Who Let the Dogs Out?
1 - 5A2A 400C
2 - 5A0C 400C 0AFE
3 - 5A0C 400C 0A01
4 - 5A2A 400C
5 - 5A2A 4025 0AFE
6 - 0A4D 400C
7 - 0A5C 400C
8 - 0A5C 0A7F


Notice that I managed to keep the checksum the same by adding
the same number of bytes subtracted to another byte.

A good IDEA would be to manipulate the code above to generate
other MORSE CODE letters (Because all nokia tones are Morse
codes if you haven't noticed that

Standard Tone --> Morse Code "M M"
Special Tone --> Morse Code "S M S"
Ascending Tone --> Morse Code "Connecting People"
Beep Once --> Morse Code "I Love GSMCITY Forum"


Ok, for lesson number two, try to create morse code letters like
the example below:

Morse Code 'F'
5A0C 400C
5A0C 400C 0AFE
5A25 400C 0A01
5A0C 400C
0A5C 4075 0AFE
0A25 405C
0A25 400C
0A5C 0A7F

By the way, you do not need to recalculte FAID when updating
ALert tones on supported phones. Just think of it as if you are
unlocking your phone via partial Flashing method.

Here is an example on how to keep the Checksums the same...

If you want a longer tone duration, you must make 5A length
longer... for example 5A0C ----> 5A5C! This is a longer tone,
but notice that we added 50 to 0C to make it 5C... Now you have
to remove 50 from somewhere so you will not alter the
checksums! For exmample, remove 50 from 405C, you will
result to 400C! Now checksum is not altered.

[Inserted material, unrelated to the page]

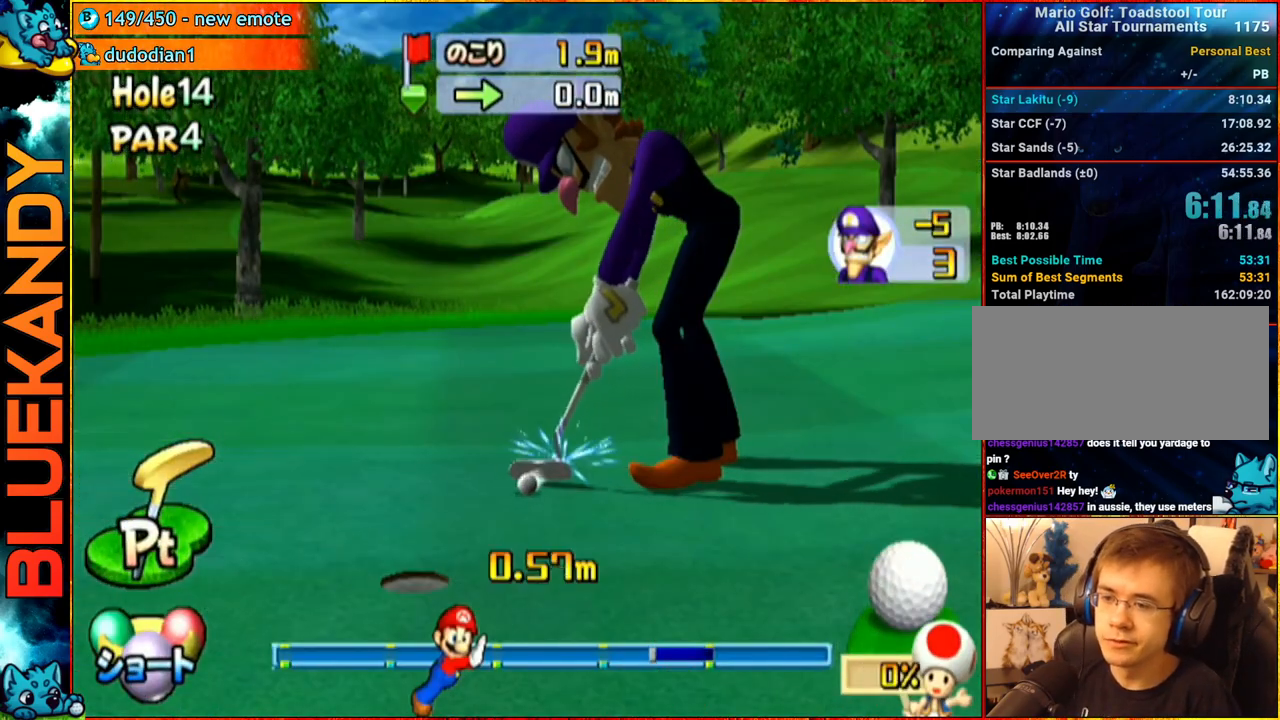
{"buttons": ["A"], "left_stick": "center", "right_stick": "center", "events": []}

I guess in newer MCUs, they implement better CRC because you
can not change alert tones even if you do not change checksums!
That is why, single PARTIAL unlocking also does not work!

Good Luck!

Please dont ask me If you can make Ringtones into alert tones
because I did not try this yet

Best Regards,
X-Shadow"

This topic is posted by X-shadow in gsmcity forum......
So please x-shadow,if u read this ,dont be angry.......maybe MEHDI can make usefull soft with your info.......
REgards to all....especially mehdi with his usefull soft.......

One thing you dont know that mcu can be edited and chksum can be calculed

How?
Let flashanalyser calc new chmsum for mcu.

On 00022 and FFFsomething(with ff and 00 around) address have mcu chksums And flashanalyser doesnt know that fff address has also mcu chksum stored.
So if you change only first chksum.last one still remains wrong.
So replace on both addresses with new mcu chmsum.

Brought to you by nokiaguru.gsmsearch.com

1cffa is another mcu address location.

Here some locations:
136355 keyboard locked/general warning
1363e9 normal beep
1363b5 long tone
136405 short beep(may be same with accenting)
1364e1 power off/on tone..

Tone start allmost same ways as ringtones(02fc) and
message/alert tones 02fd. Dont know yet what is difference between them.

0bc0 maybe end of tone.

Have phun.

Hi Nokiaguru!

Let us know which SW you use for analyzing.
Which reassemler do you use?
I'm curious how did u find these locations /n/images/smiles/icon_smile.gif

Doc

Hi Ringers.

I tried to do conversion to rttl long time ago.
I remeber to get stuck somewhere but since U have interrest here's what I got.
I myself don't think it's nessecary to do conversion anymore, built a Direct player/editor in this format, it's very simple language.

Further:
Vibra has nothing to do with Vibrato, Appreggio and other Frequency Modulated tone generation aspects.
Find info on FM synthese if serious willing to create player/editor.

Faid calc can be needed sometimes!
Calc also uses MCU area data, 2 bytes per each 32.
It's a 1/16 change it won't succeed then.

Good Luck.

NokDoc

I did that on 8210 5.30.
I noticed that nokiaflash tool fixes mcu chksums and only faid is needed to calc if mcu is changed.

I stutied ringtones and they guite same based.

As i said before 02fc or +02fd is start of tone.
Ringtone or smsalert or general tones.

By the way, simple testing trick:

Use logomanager to insert a rttl ringtone inside the outbox, ready for sending.

Reread the sms out box with gNokii/ PDU AT+ command or sms manager proggy.

The bytes you'll obtain are the converted RTTL's and exact the same format as in the PPM.

So logomanager does do conversion for U.

Good Luck

NokDoc

I dont have disassembler.
All i do is old fashion cutn-paste operations.

I have tested for that week ago.

I belive even if i store message on phones memory its still nbs format.

That what i have done is i used logomanager to put mid files to phone as ringtones and then extracted from memory and put them on ppm file.
As you can see phonetone file at my page.